What this task involves: Your task is to copy the stretch of lines in the records below that begins with the line containing "Grunnet ferie og" and ends with the line containing "Filozofická fakulta", exactly as written, with nothing added.

Given records: Begin

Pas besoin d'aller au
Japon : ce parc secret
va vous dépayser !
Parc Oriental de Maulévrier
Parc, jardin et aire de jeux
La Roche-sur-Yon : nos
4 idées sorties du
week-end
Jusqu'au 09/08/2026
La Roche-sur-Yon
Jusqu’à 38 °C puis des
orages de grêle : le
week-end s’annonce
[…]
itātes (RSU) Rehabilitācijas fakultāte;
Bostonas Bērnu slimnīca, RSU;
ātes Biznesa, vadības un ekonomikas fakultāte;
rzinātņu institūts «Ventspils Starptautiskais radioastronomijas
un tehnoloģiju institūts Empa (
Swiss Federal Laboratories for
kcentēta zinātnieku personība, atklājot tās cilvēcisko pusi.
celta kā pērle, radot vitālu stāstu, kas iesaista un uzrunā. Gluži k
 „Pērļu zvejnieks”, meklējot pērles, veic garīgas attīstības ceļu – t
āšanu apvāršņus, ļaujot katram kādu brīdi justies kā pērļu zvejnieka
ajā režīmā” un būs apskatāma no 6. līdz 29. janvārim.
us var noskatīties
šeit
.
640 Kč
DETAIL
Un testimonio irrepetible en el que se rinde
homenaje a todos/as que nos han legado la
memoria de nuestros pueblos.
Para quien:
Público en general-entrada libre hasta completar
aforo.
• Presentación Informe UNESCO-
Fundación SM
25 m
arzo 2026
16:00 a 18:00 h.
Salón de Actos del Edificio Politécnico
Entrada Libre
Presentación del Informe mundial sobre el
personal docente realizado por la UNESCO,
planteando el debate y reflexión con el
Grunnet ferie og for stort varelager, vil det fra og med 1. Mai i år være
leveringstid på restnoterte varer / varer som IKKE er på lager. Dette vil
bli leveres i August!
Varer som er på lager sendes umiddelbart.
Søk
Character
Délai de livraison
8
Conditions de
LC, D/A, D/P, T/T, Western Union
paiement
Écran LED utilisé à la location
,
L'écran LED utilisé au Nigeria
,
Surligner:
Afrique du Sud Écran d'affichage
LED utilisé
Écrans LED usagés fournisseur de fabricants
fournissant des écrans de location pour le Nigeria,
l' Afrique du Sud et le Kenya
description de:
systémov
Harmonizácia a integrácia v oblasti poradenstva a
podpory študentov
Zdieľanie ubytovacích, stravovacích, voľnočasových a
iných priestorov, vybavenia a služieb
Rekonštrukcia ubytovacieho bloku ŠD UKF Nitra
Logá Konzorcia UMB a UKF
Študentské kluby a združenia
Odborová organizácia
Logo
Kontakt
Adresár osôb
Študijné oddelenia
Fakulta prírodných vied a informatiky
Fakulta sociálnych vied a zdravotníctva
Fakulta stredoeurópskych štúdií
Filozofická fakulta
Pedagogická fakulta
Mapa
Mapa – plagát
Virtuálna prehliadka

Given records: End

Your solution:
Grunnet ferie og for stort varelager, vil det fra og med 1. Mai i år være
leveringstid på restnoterte varer / varer som IKKE er på lager. Dette vil
bli leveres i August!
Varer som er på lager sendes umiddelbart.
Søk
Character
Délai de livraison
8
Conditions de
LC, D/A, D/P, T/T, Western Union
paiement
Écran LED utilisé à la location
,
L'écran LED utilisé au Nigeria
,
Surligner:
Afrique du Sud Écran d'affichage
LED utilisé
Écrans LED usagés fournisseur de fabricants
fournissant des écrans de location pour le Nigeria,
l' Afrique du Sud et le Kenya
description de:
systémov
Harmonizácia a integrácia v oblasti poradenstva a
podpory študentov
Zdieľanie ubytovacích, stravovacích, voľnočasových a
iných priestorov, vybavenia a služieb
Rekonštrukcia ubytovacieho bloku ŠD UKF Nitra
Logá Konzorcia UMB a UKF
Študentské kluby a združenia
Odborová organizácia
Logo
Kontakt
Adresár osôb
Študijné oddelenia
Fakulta prírodných vied a informatiky
Fakulta sociálnych vied a zdravotníctva
Fakulta stredoeurópskych štúdií
Filozofická fakulta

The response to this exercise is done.